Too much screens | Issue 21

Too much screens | Issue 21

Darkplace

It's the 1980s, and prolific (if not actually talented) horror author Garth Marenghi is at the height of his fame. Naturally, he makes the move to the small screen. But his envelope-pushing scares are, for whatever reason, pulled from the schedule before airing. Until now. The network has uncovered these lost episodes of the hospital-set, occult-themed horror/drama series, intercut them with modern-day interviews with the main cast members (except for the mysteriously-unaccounted-for female lead), and is now beaming them into your home.

If any of the above yarn was true, it would be right up my alley. The fact that it's actually a metafictional creation of comedian Matthew Holness (who writes and stars, just like his character Garth Marenghi) and director Richard Ayoade (who you may know from The IT Crowd, and who wrote and directed the excellent Submarine) somehow makes it even better.

Presented as if it really were a shoddy 80s television series, Garth Marenghi's Darkplace builds a mythos around the cut-rate horror author and the character he plays on television, who is transparently based on how the author sees himself. By alternating between interview segments and the show itself, Garth Marenghi is quickly revealed to be a self-serious egomaniac. He seems to believe that his writing has the same level of cosmic importance as his show's protagonists' combination doctoring/hospital-administration/demon-slaying. As we learn from the excerpts at the beginning of each episode and from his television scripts, however, he's a hack. An excerpt from one of his many novels reads: "Something was pouring from his mouth. Blood? Blood. Crimson, copper-smelling blood, his blood. Blood. Blood. Blood.
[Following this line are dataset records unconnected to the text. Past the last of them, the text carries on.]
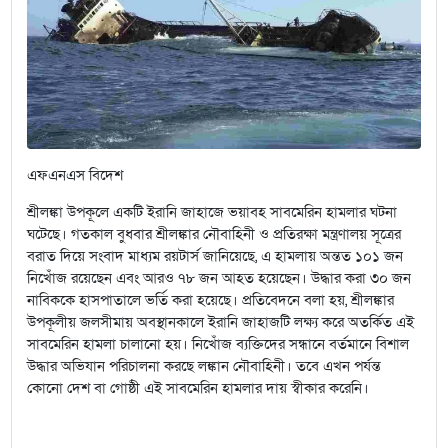
এফএনএস বিদেশ
শ্রীলঙ্কা উপকূলে একটি ইরানি জাহাজে ভয়াবহ সাবমেরিন হামলার ঘটনা
ঘটেছে। গতকাল বুধবার শ্রীলঙ্কার নৌবাহিনী ও প্রতিরক্ষা মন্ত্রণালয় সূত্রের
বরাত দিয়ে সংবাদ মাধ্যম রয়টার্স জানিয়েছে, এ হামলায় অন্তত ১০১ জন
নিখোঁজ রয়েছেন এবং আরও ৭৮ জন আহত হয়েছেন। উদ্ধার করা ৩০ জন
নাবিককে হাসপাতালে ভর্তি করা হয়েছে। প্রতিবেদনে বলা হয়, শ্রীলঙ্কার
উপকূলীয় জলসীমায় অবস্থানকালে ইরানি জাহাজটি লক্ষ্য করে অতর্কিত এই
সাবমেরিন হামলা চালানো হয়। নিখোঁজ ব্যক্তিদের সন্ধানে বর্তমানে বিশাল
উদ্ধার অভিযান পরিচালনা করছে লঙ্কান নৌবাহিনী। তবে এখন পর্যন্ত
কোনো দেশ বা গোষ্ঠী এই সাবমেরিন হামলার দায় স্বীকার করেনি।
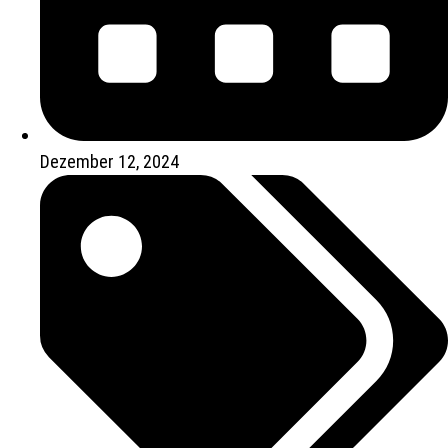
Dezember 12, 2024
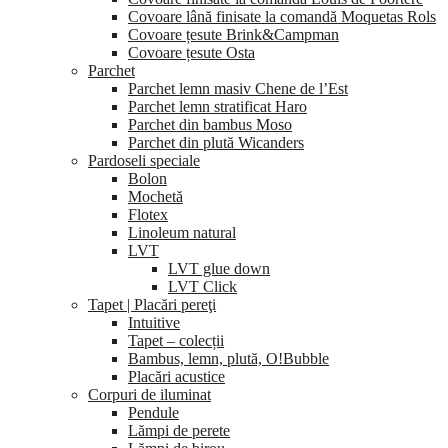
Covoare lână finisate la comandă Moquetas Rols
Covoare țesute Brink&Campman
Covoare țesute Osta
Parchet
Parchet lemn masiv Chene de l’Est
Parchet lemn stratificat Haro
Parchet din bambus Moso
Parchet din plută Wicanders
Pardoseli speciale
Bolon
Mochetă
Flotex
Linoleum natural
LVT
LVT glue down
LVT Click
Tapet | Placări pereţi
Intuitive
Tapet – colecții
Bambus, lemn, plută, O!Bubble
Placări acustice
Corpuri de iluminat
Pendule
Lămpi de perete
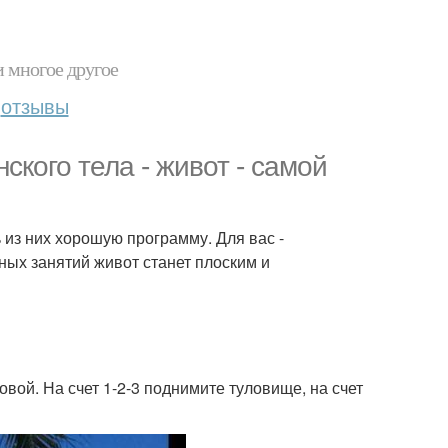
и многое другое
отзывы
ского тела - живот - самой
 из них хорошую программу. Для вас -
ных занятий живот станет плоским и
овой. На счет 1-2-3 поднимите туловище, на счет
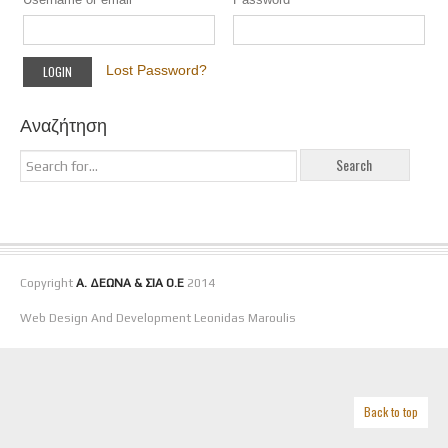
Lost Password?
Αναζήτηση
Copyright
Α. ΔΕΩΝΑ & ΣΙΑ Ο.Ε
2014
Web Design And Development Leonidas Maroulis
Back to top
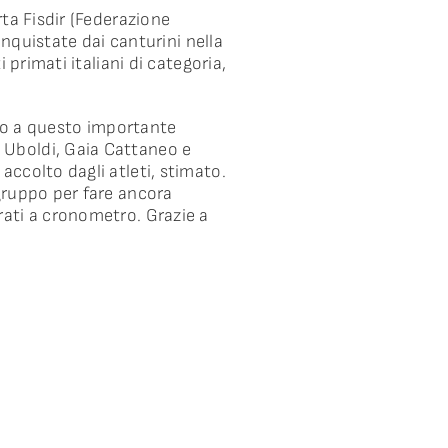
ta Fisdir (Federazione
onquistate dai canturini nella
 primati italiani di categoria,
ato a questo importante
 Uboldi, Gaia Cattaneo e
ccolto dagli atleti, stimato.
gruppo per fare ancora
rati a cronometro. Grazie a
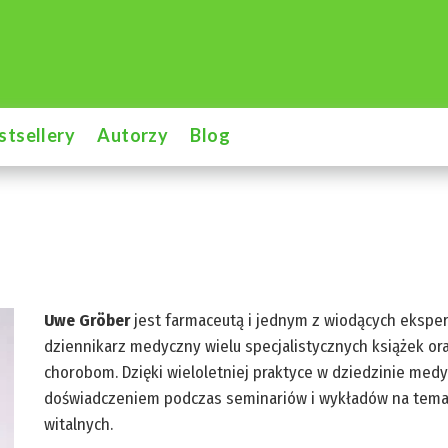
stsellery
Autorzy
Blog
Uwe Gröber
jest farmaceutą i jednym z wiodących eksper
dziennikarz medyczny wielu specjalistycznych książek or
chorobom. Dzięki wieloletniej praktyce w dziedzinie medy
doświadczeniem podczas seminariów i wykładów na temat 
witalnych.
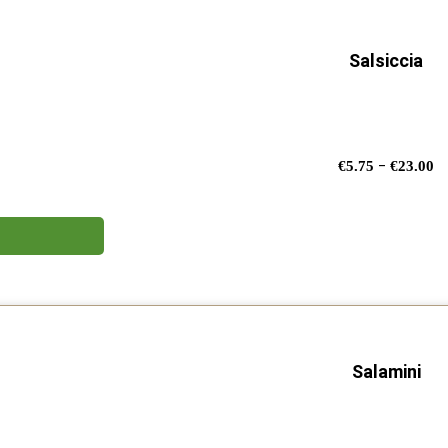
Salsiccia
F
-
€
5.75
€
23.00
di
p
d
€
a
€
Salamini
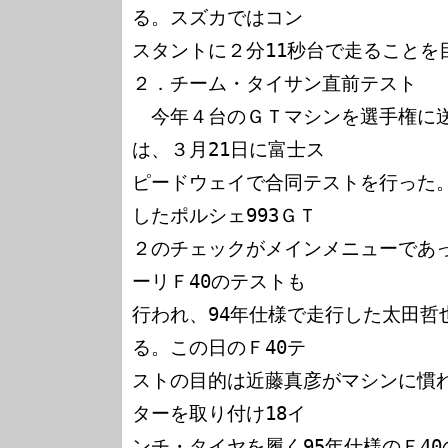
る。スズカではコン

スタントに２分11秒台で走ることを
２．チーム・タイサン直前テスト

　今年４台のＧＴマシンを選手権に
は、３月21日に富士ス

ピードウェイで合同テストを行った
したポルシェ993ＧＴ

２のチェックがメインメニューであ
ーリＦ40のテストも

行われ、94年仕様で走行した太田哲
る。この日のＦ40テ

ストの目的は近藤真彦がマシンに慣
ターを取り付け18イ

ンチ・タイヤを履く95年仕様のＦ40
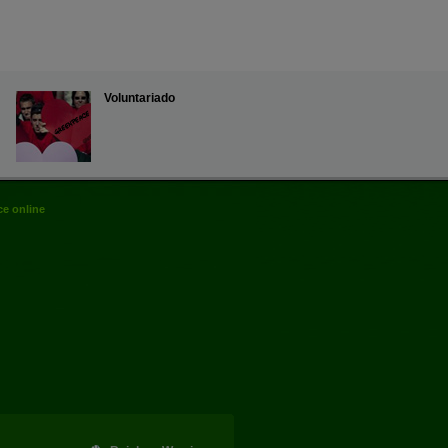
Voluntariado
e online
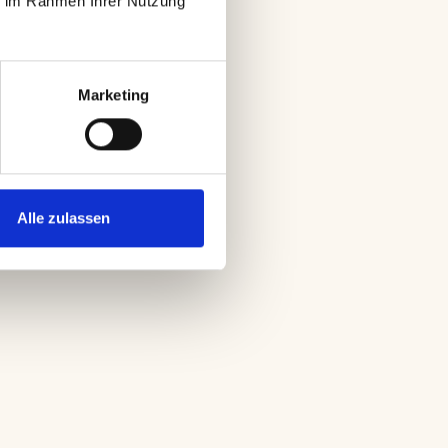
e im Rahmen Ihrer Nutzung 
Marketing
Alle zulassen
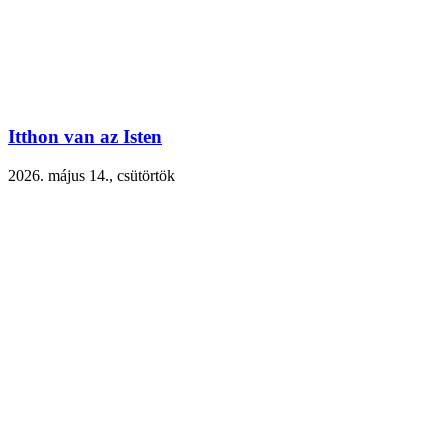
Itthon van az Isten
2026. május 14., csütörtök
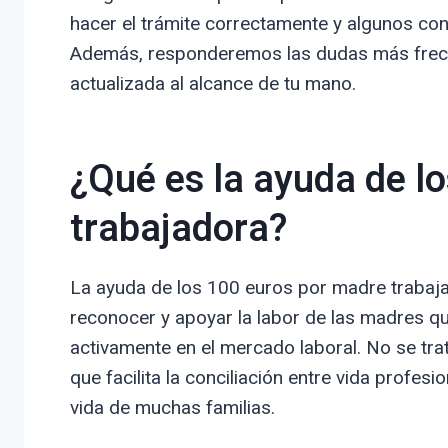
hacer el trámite correctamente y algunos con
Además, responderemos las dudas más frecu
actualizada al alcance de tu mano.
¿Qué es la ayuda de l
trabajadora?
La ayuda de los 100 euros por madre trabaj
reconocer y apoyar la labor de las madres qu
activamente en el mercado laboral. No se tra
que facilita la conciliación entre vida profesi
vida de muchas familias.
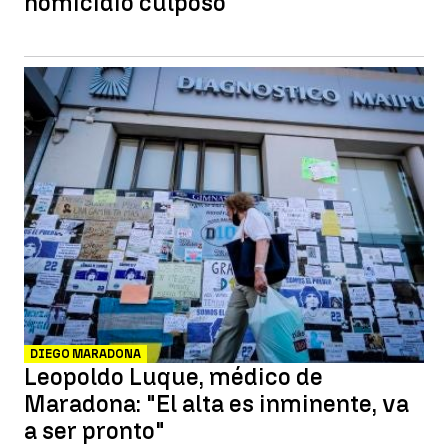
homicidio culposo
DIEGO MARADONA
Leopoldo Luque, médico de
Maradona: "El alta es inminente, va
a ser pronto"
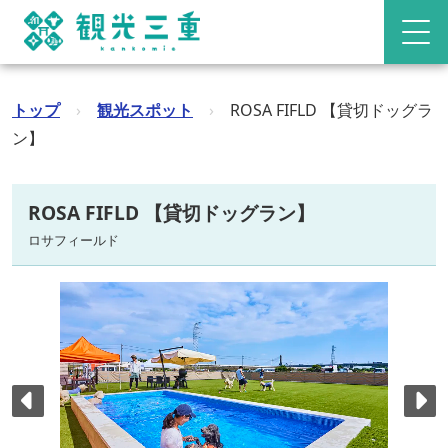
トップ
›
観光スポット
›
ROSA FIFLD 【貸切ドッグラ
ン】
ROSA FIFLD 【貸切ドッグラン】
ロサフィールド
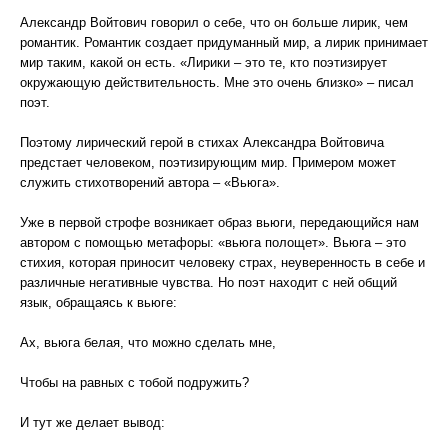
Александр Войтович говорил о себе, что он больше лирик, чем
романтик. Романтик создает придуманный мир, а лирик принимает
мир таким, какой он есть. «Лирики – это те, кто поэтизирует
окружающую действительность. Мне это очень близко» – писал
поэт.
Поэтому лирический герой в стихах Александра Войтовича
предстает человеком, поэтизирующим мир. Примером может
служить стихотворений автора – «Вьюга».
Уже в первой строфе возникает образ вьюги, передающийся нам
автором с помощью метафоры: «вьюга полощет». Вьюга – это
стихия, которая приносит человеку страх, неуверенность в себе и
различные негативные чувства. Но поэт находит с ней общий
язык, обращаясь к вьюге:
Ах, вьюга белая, что можно сделать мне,
Чтобы на равных с тобой подружить?
И тут же делает вывод:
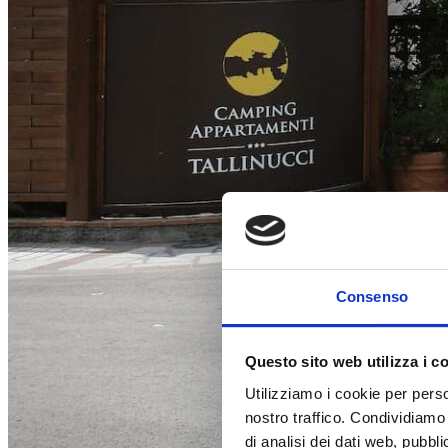
Consenso
Questo sito web utilizza i c
Utilizziamo i cookie per perso
nostro traffico. Condividiamo 
di analisi dei dati web, pubbl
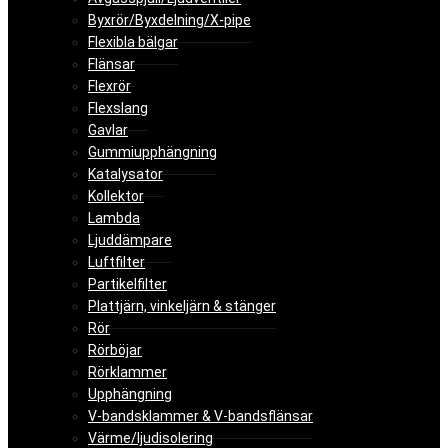
Byxrör/Byxdelning/X-pipe
Flexibla bälgar
Flänsar
Flexrör
Flexslang
Gavlar
Gummiupphängning
Katalysator
Kollektor
Lambda
Ljuddämpare
Luftfilter
Partikelfilter
Plattjärn, vinkeljärn & stänger
Rör
Rörböjar
Rörklammer
Upphängning
V-bandsklammer & V-bandsflänsar
Värme/ljudisolering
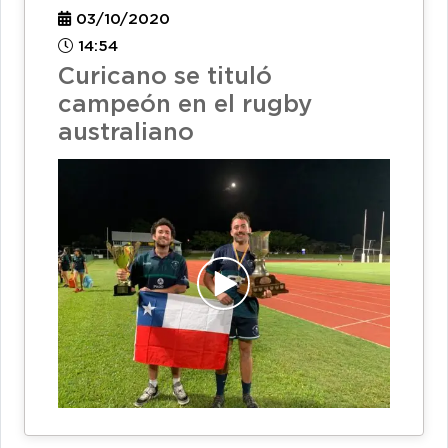
03/10/2020
14:54
Curicano se tituló
campeón en el rugby
australiano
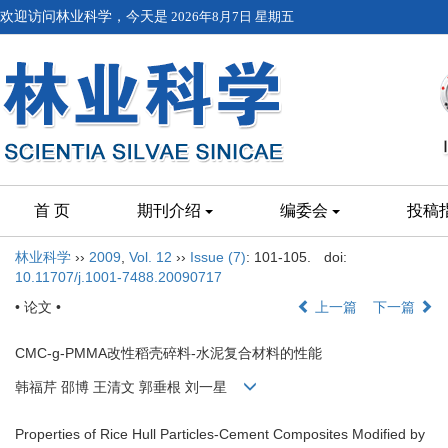
欢迎访问林业科学，今天是
2026年8月7日 星期五
首 页
期刊介绍
编委会
投稿
林业科学
››
2009
,
Vol. 12
››
Issue (7)
: 101-105.
doi:
10.11707/j.1001-7488.20090717
• 论文 •
上一篇
下一篇
CMC-g-PMMA改性稻壳碎料-水泥复合材料的性能
韩福芹 邵博 王清文 郭垂根 刘一星
Properties of Rice Hull Particles-Cement Composites Modified by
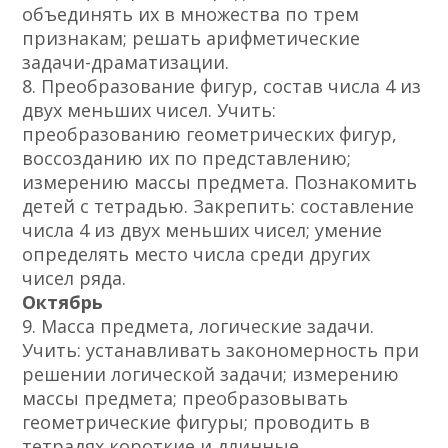
объединять их в множества по трем
признакам; решать арифметические
задачи-драматизации.
8. Преобразование фигур, состав числа 4 из
двух меньших чисел. Учить:
преобразованию геометрических фигур,
воссозданию их по представлению;
измерению массы предмета. Познакомить
детей с тетрадью. Закрепить: составление
числа 4 из двух меньших чисел; умение
определять место числа среди других
чисел ряда.
Октябрь
9. Масса предмета, логические задачи.
Учить: устанавливать закономерность при
решении логической задачи; измерению
массы предмета; преобразовывать
геометрические фигуры; проводить в
тетрадях короткие и длинные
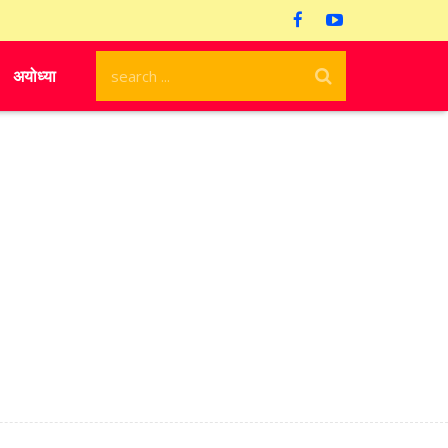
अयोध्या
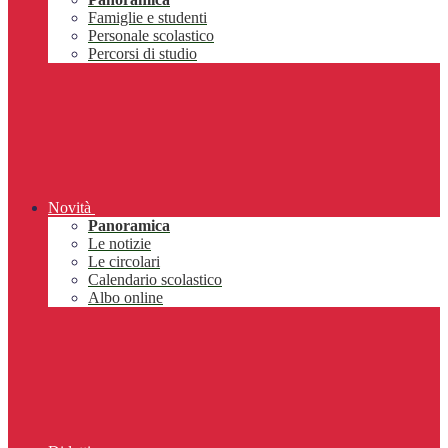
Famiglie e studenti
Personale scolastico
Percorsi di studio
Novità
Panoramica
Le notizie
Le circolari
Calendario scolastico
Albo online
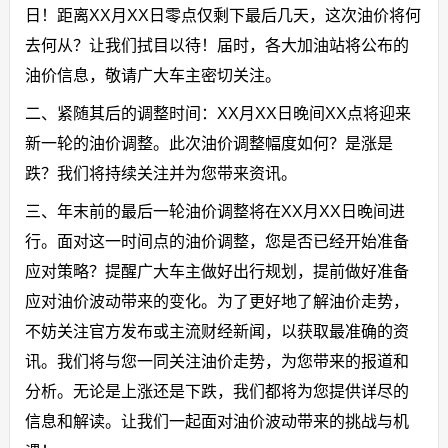
日！距离XX月XX日零点仅剩下最后几天，这次油价将何
去何从？让我们拭目以待！届时，各大加油站将公布的
油价信息，敬请广大车主密切关注。
二、紧随其后的调整时间：XX月XX日晚间XX点将迎来
新一轮的油价调整。此次油价调整幅度如何？是涨是
跌？我们将持续关注并为您带来资讯。
三、年末前的最后一轮油价调整将在XX月XX日晚间进
行。面对这一时间点的油价调整，您是否已经开始准备
应对策略？提醒广大车主做好出行规划，提前做好准备
应对油价波动带来的变化。为了更好地了解油价走势，
不妨关注官方发布或主流财经新闻，以获取最准确的资
讯。我们将与您一同关注油价走势，为您带来的报道和
分析。无论是上涨还是下跌，我们都将为您提供详尽的
信息和解读。让我们一起面对油价波动带来的挑战与机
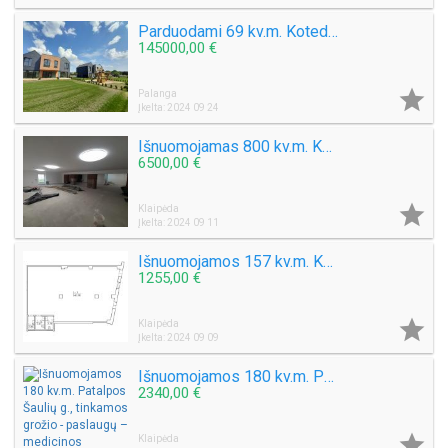
Parduodami 69 kv.m. Kotedžai Monciškėse Baltų g. A++ klasė.
145000,00 €

Palanga
Įkelta: 2024 09 24
Išnuomojamas 800 kv.m. Komercinis pastatas Klaipėdos centre Priestočio g.
6500,00 €

Klaipėda
Įkelta: 2024 09 11
Išnuomojamos 157 kv.m. Kavinės - prekybinės-medicinos-paslaugų patalpos Naujoji Uosto g, centre
1255,00 €

Klaipėda
Įkelta: 2024 09 09
Išnuomojamos 180 kv.m. Patalpos Šaulių g., tinkamos grožio - paslaugų – medicinos procedūroms - ofisui
2340,00 €

Klaipėda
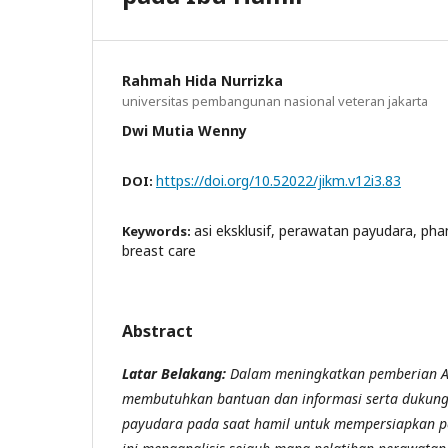
Rahmah Hida Nurrizka
universitas pembangunan nasional veteran jakarta
Dwi Mutia Wenny
https://doi.org/10.52022/jikm.v12i3.83
DOI:
asi eksklusif, perawatan payudara, ph
Keywords:
breast care
Abstract
Latar Belakang:
Dalam meningkatkan pemberian AS
membutuhkan bantuan dan informasi serta dukun
payudara pada saat hamil untuk mempersiapkan pe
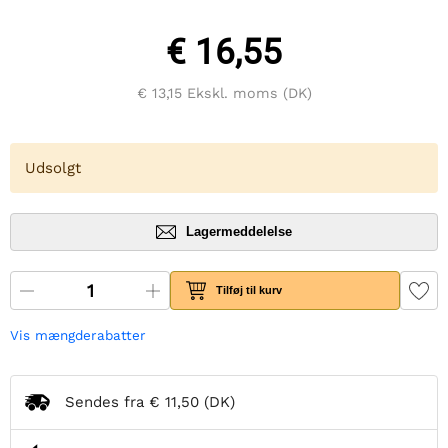
€ 16,55
€ 13,15
Ekskl. moms (DK)
Udsolgt
Lagermeddelelse
Tilføj til kurv
Vis mængderabatter
Sendes fra
€ 11,50
(DK)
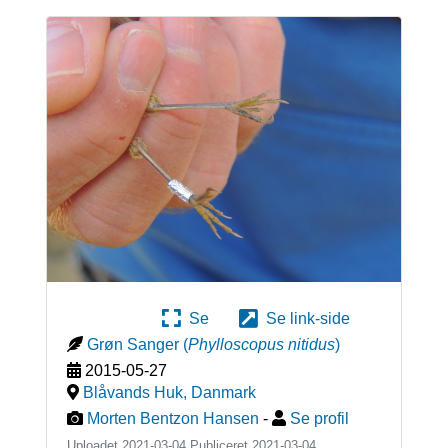
Se
Se link-side
Grøn Sanger
(
Phylloscopus nitidus
)
2015-05-27
Blåvands Huk
,
Danmark
Morten Bentzon Hansen
-
Se profil
Uploadet 2021-03-04 Publiceret
2021-03-04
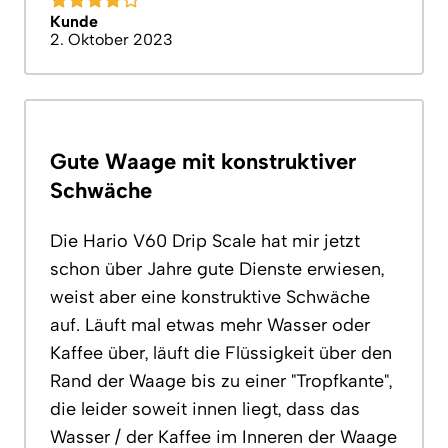
Kunde
2. Oktober 2023
Gute Waage mit konstruktiver
Schwäche
Die Hario V60 Drip Scale hat mir jetzt
schon über Jahre gute Dienste erwiesen,
weist aber eine konstruktive Schwäche
auf. Läuft mal etwas mehr Wasser oder
Kaffee über, läuft die Flüssigkeit über den
Rand der Waage bis zu einer "Tropfkante",
die leider soweit innen liegt, dass das
Wasser / der Kaffee im Inneren der Waage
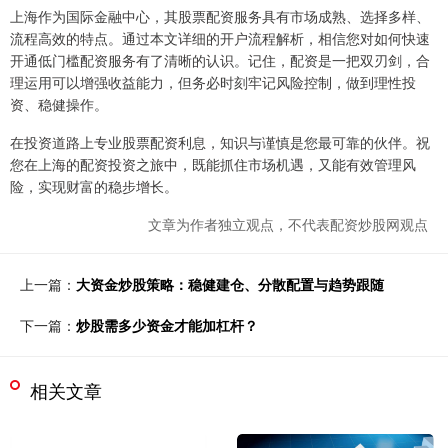
上海作为国际金融中心，其股票配资服务具有市场成熟、选择多样、
流程高效的特点。通过本文详细的开户流程解析，相信您对如何快速
开通低门槛配资服务有了清晰的认识。记住，配资是一把双刃剑，合
理运用可以增强收益能力，但务必时刻牢记风险控制，做到理性投
资、稳健操作。
在投资道路上专业股票配资利息，知识与谨慎是您最可靠的伙伴。祝
您在上海的配资投资之旅中，既能抓住市场机遇，又能有效管理风
险，实现财富的稳步增长。
文章为作者独立观点，不代表配资炒股网观点
上一篇：
大资金炒股策略：稳健建仓、分散配置与趋势跟随
下一篇：
炒股需多少资金才能加杠杆？
相关文章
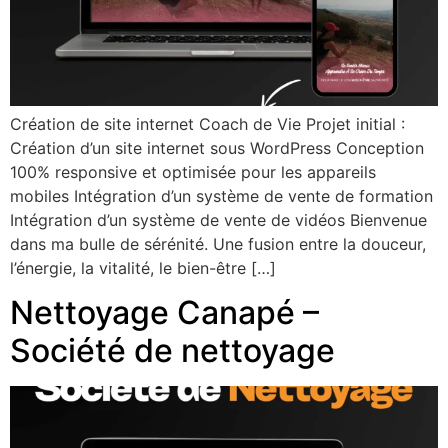
Création de site internet Coach de Vie Projet initial :
Création d’un site internet sous WordPress Conception
100% responsive et optimisée pour les appareils
mobiles Intégration d’un système de vente de formation
Intégration d’un système de vente de vidéos Bienvenue
dans ma bulle de sérénité. Une fusion entre la douceur,
l’énergie, la vitalité, le bien-être […]
Nettoyage Canapé –
Société de nettoyage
And bits of sick." His writing's clumsiness extends to his characters; every other character exists to reinforce the awesomeness of the troubled-but-brilliant Rick Dagless, M.D., or to stand in his way before reluctantly acknowledging his genius once he solves this week's nonsense supernatural drama.

Where the show-within-a-show is a hodgepodge of "scary" tropes, however, the real Darkplace constructs an elaborate mythology around the fictional series' actors, and sells it all through its note-perfect direction and visual style. The fictional Darkplace is a mess, with boom mics straying into shot, cruddy visual effects, and atrocious line-readings. Every one of those production mistakes builds up the sense that what you're watching really is some delusional artist's labour of love. In one memorable segment, a character explains in an interview that the episodes were running as much as eight minutes short, and that although they tried to keep it away from the dialogue as much as possible, "anything without dialogue was considered for slow-motion." The metafictional gags run just about as deep as you care to follow them; for instance, you may notice that the model of the hospital, used in establishing shots between scenes, is surrounded by a barren wasteland, while the rooftop scenes show the hospital to be surrounded by a bustling city. These touches function as jokes, but also help sell the idea that there really was a half-assed "visionary" in the 80s who went to the trouble of creating a TV show simply as a temple to his own genius.

Over the course of its six episodes, Garth Marenghi's Darkplace builds entrancing stories at three levels of fiction. At the bottom is a dingy, ramshackle 80s curio, with an obvious author avatar at its centre. Above lies that show's egomaniac author and a group of actors who wouldn't dream of saying no to him (except for the one who did, and is likely buried somewhere in the eastern bloc because of it). Finally, at the real-world level, we have the group of skilled comics/film-makers who created it all, slavishly recreating the trash of yesterday to make it all plausible and most importantly funny. Darkplace's six episodes pack a hell of a punch.
This article first appeared in Issue 21, 2014.
Posted 5:55pm Sunday 31st August 2014 by Sam Fleury.